* 作業指示
**a)** サンドクリークの虐殺についての文章に基づいて、次の問いに答えなさい。
(i) 虐殺が行われたのは何年何月何日か。
(ii) 「インディアン撲滅キャンペーン」を主催したのは誰か。
(iii) ブラックケトル酋長は、ここが和平派の陣地であることを示すために何を振ったか。
**b)** サンドクリークの虐殺についての文章のうち、「さらっとだけ概要を書くとこんな感じ。」から「の先住民が命を落としました。」までを、両端を含めて一字一句違えずに書き写しなさい。

今日は南北戦争中のアメリカで起こった虐殺についてです。
さらっとだけ概要を書くとこんな感じ。
1864年11月29日、米軍が無抵抗のシャイアン族とアラパホー族に対して行った虐殺。
単純ですね。単純さがまた虚しいです。
しかしこの事件もまた、調べてみると考えるべきところがたくさんありました。
なぜ先住民は迫害されていたのか?
コロンブスの初上陸の頃から因縁(?)の関係ではありました。コロンブスらによる虐殺や奴隷化が行われており、入植者が持ち込んだ疫病や環境の変化によって多くの先住民が命を落としました。
一時的に友好的な関係を保っていた時期もありましたが、入植者側の必要に応じて(?)部族同士の代理戦争を起こしたり、討伐戦争が起きるなどして南北戦争までの時期には東部には先住民の住む場所はなかったと言います。
サンドクリークの虐殺は1864年なのでもう既に多くの部族による多くの戦いが行われた後に起こった事件です。
虐殺事件は一日の間に起こっていますが、その前から軍や警察によって先住民が殺害されたり、「インディアン撲滅キャンペーン」なるものが地元新聞社主催で行われていました(普通に怖いです)。
それにも関わらず、シャイアン族とアラパホー族の酋長たちは和平会談のためにデンバーの米軍基地を訪れます。ジョン・チヴィントン大佐らは彼らに移住を命令します。
先住民の中にも交戦派と和平派がおり、交戦派が優勢ではあったものの和平派の酋長であるブラックケトルと共に移り住み、和平派の野営にとどまった人もいたそうです。
しかし11月29日、この野営を訪れたチヴィントン率いる大隊は、この野営が和平派の野営であることを確認しておきながらも、大砲を撃ち込みます。ブラックケトル酋長は必死でここが和平派の陣地であることを白旗を振ってアピールしますが、全く意味のないことでした。
自主的に武装解除していた和平派の男たちや多くの女性、子供がこの虐殺によって殺害されます。
この虐殺を「インディアン撲滅キャンぺーン」は褒めたたえます。まぁそりゃそうですよね。
東部の白人社会からはさすがにチヴィントンへの批判が高まりますが、それでも彼の起こした行動については評価されたりもします。
セオドア・ルーズベルトもその一人で、正当な行為だったという風に述べています。
ここでこの事件の時代背景をもう一度考えてみます。

[記録の一部]
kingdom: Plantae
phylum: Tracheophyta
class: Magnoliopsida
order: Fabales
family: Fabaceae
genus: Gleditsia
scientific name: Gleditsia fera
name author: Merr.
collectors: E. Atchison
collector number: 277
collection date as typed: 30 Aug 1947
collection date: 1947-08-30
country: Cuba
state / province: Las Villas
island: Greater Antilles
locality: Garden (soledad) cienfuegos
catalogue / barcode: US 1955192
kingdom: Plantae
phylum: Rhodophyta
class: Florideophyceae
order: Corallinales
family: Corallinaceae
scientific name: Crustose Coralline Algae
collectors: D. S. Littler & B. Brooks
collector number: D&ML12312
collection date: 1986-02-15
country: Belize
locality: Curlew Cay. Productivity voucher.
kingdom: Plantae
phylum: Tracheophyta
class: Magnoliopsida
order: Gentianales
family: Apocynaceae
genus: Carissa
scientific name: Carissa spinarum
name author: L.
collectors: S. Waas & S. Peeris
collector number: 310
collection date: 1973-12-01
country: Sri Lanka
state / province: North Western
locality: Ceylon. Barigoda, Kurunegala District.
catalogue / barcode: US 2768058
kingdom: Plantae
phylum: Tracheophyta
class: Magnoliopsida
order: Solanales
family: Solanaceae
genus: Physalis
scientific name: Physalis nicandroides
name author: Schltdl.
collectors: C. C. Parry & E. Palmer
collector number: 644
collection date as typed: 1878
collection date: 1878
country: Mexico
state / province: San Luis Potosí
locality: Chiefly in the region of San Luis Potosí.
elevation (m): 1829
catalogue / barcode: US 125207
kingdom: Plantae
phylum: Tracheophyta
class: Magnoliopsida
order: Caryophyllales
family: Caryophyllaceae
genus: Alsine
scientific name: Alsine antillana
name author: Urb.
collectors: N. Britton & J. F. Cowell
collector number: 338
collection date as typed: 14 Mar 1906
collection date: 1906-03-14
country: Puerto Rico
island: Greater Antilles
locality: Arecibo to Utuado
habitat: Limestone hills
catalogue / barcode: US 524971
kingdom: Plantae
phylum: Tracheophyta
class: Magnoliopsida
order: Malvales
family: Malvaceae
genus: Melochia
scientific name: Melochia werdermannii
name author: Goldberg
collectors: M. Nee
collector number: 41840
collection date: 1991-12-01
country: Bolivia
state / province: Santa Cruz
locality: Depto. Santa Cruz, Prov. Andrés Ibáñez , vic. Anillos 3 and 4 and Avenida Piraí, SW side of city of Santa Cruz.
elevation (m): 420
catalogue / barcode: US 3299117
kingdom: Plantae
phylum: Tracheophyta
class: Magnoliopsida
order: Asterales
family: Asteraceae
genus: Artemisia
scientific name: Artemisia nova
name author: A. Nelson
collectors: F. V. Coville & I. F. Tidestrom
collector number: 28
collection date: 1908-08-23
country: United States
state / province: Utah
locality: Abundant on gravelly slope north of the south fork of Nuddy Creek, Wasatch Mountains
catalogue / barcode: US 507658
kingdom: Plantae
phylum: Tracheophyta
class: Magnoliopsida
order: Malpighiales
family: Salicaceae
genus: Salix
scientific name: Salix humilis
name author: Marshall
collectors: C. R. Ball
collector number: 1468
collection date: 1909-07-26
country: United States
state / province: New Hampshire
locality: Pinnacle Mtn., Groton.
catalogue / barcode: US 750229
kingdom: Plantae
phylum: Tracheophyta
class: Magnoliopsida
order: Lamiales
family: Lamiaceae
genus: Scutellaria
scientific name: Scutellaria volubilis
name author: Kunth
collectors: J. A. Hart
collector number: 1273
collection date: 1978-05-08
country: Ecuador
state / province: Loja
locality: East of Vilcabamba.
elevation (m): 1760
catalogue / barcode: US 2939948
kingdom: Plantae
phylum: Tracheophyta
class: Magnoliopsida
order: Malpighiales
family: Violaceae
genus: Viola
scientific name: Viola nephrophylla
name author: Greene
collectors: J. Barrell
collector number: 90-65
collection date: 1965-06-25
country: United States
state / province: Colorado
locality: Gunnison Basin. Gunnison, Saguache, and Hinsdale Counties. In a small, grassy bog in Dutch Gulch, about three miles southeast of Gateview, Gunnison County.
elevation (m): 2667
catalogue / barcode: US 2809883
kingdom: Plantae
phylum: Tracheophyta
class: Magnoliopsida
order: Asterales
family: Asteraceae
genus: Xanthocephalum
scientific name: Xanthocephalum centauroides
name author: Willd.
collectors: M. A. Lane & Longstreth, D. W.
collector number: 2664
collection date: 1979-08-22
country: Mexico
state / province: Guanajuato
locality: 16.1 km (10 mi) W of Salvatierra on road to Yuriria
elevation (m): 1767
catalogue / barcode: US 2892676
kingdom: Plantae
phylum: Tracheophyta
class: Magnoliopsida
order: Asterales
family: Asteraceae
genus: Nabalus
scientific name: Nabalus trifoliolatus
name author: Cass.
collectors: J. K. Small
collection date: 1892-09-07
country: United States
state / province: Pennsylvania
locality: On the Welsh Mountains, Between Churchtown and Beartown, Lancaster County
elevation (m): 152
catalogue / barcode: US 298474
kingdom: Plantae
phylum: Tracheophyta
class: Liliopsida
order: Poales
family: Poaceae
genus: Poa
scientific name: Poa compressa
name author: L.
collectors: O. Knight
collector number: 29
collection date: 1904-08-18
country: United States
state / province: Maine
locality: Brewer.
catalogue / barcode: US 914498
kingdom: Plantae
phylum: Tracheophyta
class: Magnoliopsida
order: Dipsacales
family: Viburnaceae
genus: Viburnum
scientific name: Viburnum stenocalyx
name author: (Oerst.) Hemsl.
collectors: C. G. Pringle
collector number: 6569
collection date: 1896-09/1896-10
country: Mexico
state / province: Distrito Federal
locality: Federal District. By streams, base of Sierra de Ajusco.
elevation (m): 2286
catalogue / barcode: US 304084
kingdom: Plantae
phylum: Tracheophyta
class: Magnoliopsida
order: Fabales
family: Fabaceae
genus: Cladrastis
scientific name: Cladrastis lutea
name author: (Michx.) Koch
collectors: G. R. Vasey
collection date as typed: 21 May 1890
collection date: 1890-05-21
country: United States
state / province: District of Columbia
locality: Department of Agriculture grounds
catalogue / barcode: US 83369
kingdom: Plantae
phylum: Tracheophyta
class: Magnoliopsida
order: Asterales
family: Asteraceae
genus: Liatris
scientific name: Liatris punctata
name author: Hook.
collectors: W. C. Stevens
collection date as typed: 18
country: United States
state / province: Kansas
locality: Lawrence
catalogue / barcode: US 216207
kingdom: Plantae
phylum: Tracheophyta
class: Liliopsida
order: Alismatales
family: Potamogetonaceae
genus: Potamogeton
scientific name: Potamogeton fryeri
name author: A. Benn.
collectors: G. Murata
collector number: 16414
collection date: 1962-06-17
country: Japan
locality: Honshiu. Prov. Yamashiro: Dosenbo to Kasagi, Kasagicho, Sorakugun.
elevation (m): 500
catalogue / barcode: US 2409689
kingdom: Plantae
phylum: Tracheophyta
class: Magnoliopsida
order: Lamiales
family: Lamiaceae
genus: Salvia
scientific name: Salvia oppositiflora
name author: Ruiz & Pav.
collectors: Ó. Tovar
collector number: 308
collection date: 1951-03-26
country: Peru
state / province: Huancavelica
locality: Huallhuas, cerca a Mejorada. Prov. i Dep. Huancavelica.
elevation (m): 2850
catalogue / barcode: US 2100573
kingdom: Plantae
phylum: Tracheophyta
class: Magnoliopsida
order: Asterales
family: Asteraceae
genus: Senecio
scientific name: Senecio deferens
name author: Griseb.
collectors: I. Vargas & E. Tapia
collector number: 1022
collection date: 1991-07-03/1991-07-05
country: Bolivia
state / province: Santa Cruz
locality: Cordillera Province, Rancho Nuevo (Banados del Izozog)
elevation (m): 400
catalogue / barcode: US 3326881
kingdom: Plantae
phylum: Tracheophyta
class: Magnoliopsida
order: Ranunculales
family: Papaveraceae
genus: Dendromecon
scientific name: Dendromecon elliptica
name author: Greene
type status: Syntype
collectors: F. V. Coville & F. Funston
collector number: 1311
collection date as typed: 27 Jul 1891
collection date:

* 期待される出力
**a)**
(i) 1864年11月29日
(ii) 地元新聞社
(iii) 白旗

**b)**
さらっとだけ概要を書くとこんな感じ。
1864年11月29日、米軍が無抵抗のシャイアン族とアラパホー族に対して行った虐殺。
単純ですね。単純さがまた虚しいです。
しかしこの事件もまた、調べてみると考えるべきところがたくさんありました。
なぜ先住民は迫害されていたのか?
コロンブスの初上陸の頃から因縁(?)の関係ではありました。コロンブスらによる虐殺や奴隷化が行われており、入植者が持ち込んだ疫病や環境の変化によって多くの先住民が命を落としました。